Galilée et l'interdiction des écrits coperniciens (1610-1633)
Galilée commença dès 1610 à faire la propagande de la théorie copernicienne à Florence et à
Rome. Il rencontra des résistances de la part des philosophes et des théologiens. Bien que
convaincu de la justesse de la théorie copernicienne et s'appuyant sur les observations qu'il
effectuait grâce à sa lunette, il ne parviendra pas à apporter la preuve décisive que la terre tourne
sur elle-même et autour du Soleil (système héliocentrique).
Galilée de son côté était bien conscient des difficultés que posait le système de Copernic par
rapport à certaines interprétations des passages cosmologiques de la Bible (livre de Josué,
Psaumes).

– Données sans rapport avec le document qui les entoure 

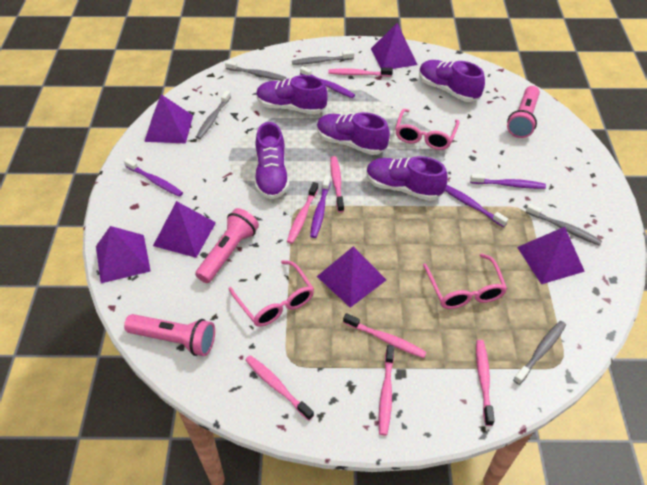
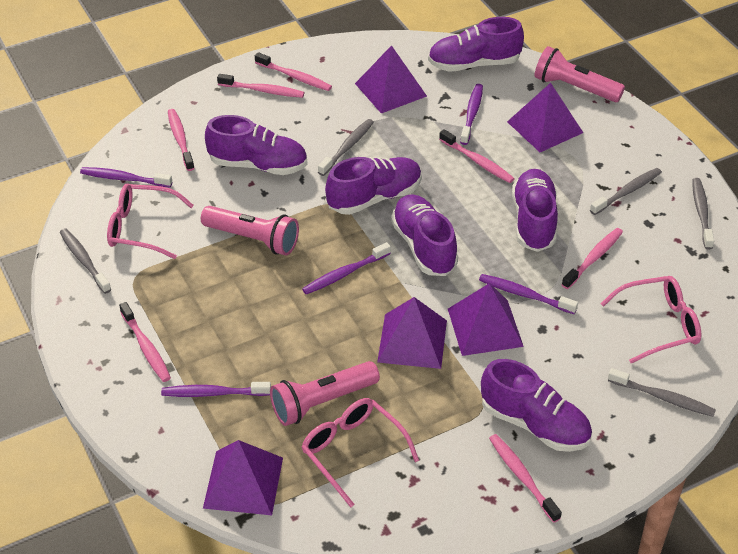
purple pyramid: [96,226,151,283] [144,94,193,143] [153,201,216,258] [317,246,386,308] [371,23,417,69] [517,227,585,284] = 6 -> [203,440,283,515] [355,45,427,114] [377,297,447,369] [448,283,524,356] [507,83,583,152] = 5
purple shoe: [255,122,289,200] [257,75,328,115] [317,112,390,155] [366,156,448,201] [419,60,485,102] = 5 -> [205,115,307,175] [325,157,422,215] [391,194,458,276] [428,17,524,72] [481,359,592,452] [512,169,558,252] = 6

Dans sa lettre à Christine de Lorraine (1615), qu'il rendit publique, il revendiquait
une autonomie de la science : « l'intention du Saint-Esprit est de nous enseigner comment on
doit aller au ciel, et non comment va le ciel ».
En 1616, les écrits coperniciens furent mis à l'Index pour être corrigés et révisés, et les ouvrages
favorables à l'héliocentrisme furent interdits, sans qu'il fût interdit de débattre de
l'héliocentrisme dans une hypothèse purement mathématiques. Toutefois, on ne considérait pas
les idées héliocentriques comme hérétiques, mais simplement comme téméraire.